David Cameron said Britons "can be proud" of the deal reached by EU member states that will see the first ever reduction in the Union budget in history.
At the end of two days of negotiations, EU leaders carved out spending cuts for the bloc over the next seven years, agreeing to a €908bn (£768bn) ceiling from 2014 to 2020 -, 3 per cent down on current spending.
"I wanted to get at best a cut, and at worst a freeze. That is what I've achieved," Cameron said.
"The British public can be proud we've cut the credit card limit for the EU for the first time ever."
The deal was reached by the EU Council after a first unsuccessful round of talks in November. It needs to be signed off by MEPs.

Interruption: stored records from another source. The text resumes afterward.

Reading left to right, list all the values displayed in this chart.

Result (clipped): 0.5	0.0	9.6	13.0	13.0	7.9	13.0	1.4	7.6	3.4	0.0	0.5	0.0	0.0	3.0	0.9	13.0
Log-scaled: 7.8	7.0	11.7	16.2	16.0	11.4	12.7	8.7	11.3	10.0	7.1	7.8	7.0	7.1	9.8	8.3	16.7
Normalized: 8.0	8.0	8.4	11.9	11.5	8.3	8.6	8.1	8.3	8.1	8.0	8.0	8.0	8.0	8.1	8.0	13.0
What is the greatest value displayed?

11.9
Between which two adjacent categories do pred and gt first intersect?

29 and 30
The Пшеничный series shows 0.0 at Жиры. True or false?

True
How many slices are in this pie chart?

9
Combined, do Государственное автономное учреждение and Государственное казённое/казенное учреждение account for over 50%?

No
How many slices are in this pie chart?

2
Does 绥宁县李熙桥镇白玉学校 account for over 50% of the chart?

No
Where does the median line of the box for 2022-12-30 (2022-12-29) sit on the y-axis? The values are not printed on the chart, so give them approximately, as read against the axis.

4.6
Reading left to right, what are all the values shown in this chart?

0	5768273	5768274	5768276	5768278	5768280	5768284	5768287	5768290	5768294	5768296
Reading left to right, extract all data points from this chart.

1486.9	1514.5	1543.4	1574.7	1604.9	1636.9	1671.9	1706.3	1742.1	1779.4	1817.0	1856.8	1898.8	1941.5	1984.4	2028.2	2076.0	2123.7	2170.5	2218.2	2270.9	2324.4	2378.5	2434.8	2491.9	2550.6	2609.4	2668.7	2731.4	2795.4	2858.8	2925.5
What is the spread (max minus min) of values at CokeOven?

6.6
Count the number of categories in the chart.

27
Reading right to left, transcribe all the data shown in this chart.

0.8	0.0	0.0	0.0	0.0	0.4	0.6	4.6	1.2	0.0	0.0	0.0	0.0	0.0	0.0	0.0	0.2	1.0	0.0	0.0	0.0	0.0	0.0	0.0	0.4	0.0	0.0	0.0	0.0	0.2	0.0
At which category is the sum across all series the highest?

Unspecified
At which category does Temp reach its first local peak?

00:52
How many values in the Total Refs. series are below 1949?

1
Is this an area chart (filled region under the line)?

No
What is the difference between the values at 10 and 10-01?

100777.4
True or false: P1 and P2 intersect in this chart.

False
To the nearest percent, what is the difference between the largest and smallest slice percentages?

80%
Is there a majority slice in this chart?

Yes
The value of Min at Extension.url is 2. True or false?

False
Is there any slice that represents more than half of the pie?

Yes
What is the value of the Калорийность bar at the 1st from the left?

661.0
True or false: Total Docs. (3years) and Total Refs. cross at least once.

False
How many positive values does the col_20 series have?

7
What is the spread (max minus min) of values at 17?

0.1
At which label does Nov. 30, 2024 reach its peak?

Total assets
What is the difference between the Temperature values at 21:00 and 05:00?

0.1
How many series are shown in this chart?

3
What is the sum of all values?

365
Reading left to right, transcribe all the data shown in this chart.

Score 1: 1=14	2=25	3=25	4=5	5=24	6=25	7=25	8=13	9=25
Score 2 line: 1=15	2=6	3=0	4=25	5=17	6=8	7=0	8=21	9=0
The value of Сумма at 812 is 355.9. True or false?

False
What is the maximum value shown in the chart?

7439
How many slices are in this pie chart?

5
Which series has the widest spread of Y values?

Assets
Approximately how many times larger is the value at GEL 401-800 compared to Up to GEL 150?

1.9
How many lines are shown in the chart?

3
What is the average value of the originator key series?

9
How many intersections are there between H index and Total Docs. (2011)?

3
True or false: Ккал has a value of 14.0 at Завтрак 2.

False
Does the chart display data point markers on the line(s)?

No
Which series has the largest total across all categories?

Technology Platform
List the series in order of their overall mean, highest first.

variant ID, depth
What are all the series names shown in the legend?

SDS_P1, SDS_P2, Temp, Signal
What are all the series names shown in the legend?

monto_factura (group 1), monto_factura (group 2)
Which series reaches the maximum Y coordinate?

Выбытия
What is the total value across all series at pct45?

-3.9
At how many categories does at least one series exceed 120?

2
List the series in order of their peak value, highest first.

"I hope the European Parliament will engage constructively with what the European Council has decided," Cameron said.
The PM said he disapproved of plans for parliament to cast a secret ballot on the budget proposal.
"I find this slightly baffling. In my book you send MPs to parliament to see how they vote. That's what parliaments are all about."
The EU Commission had originally suggested a budget of €1.03tn, 5 per cent up on the current period. That was strongly criticised by the UK and other northern European countries.
Despite the overall cut, the UK's yearly contribution to the budget has gone up - albeit at a slower rate than before but Cameron defended that rise.
"Our contributions were always going to go up, now they'll go up by less. The best way to protect the British taxpayer is to get overall spending down, which we've done," Cameron said.
"The credit card limit for the EU has been too high. At last someone's come along and said it's got to stop and we've got it down in a way that's going to constrain future spending properly."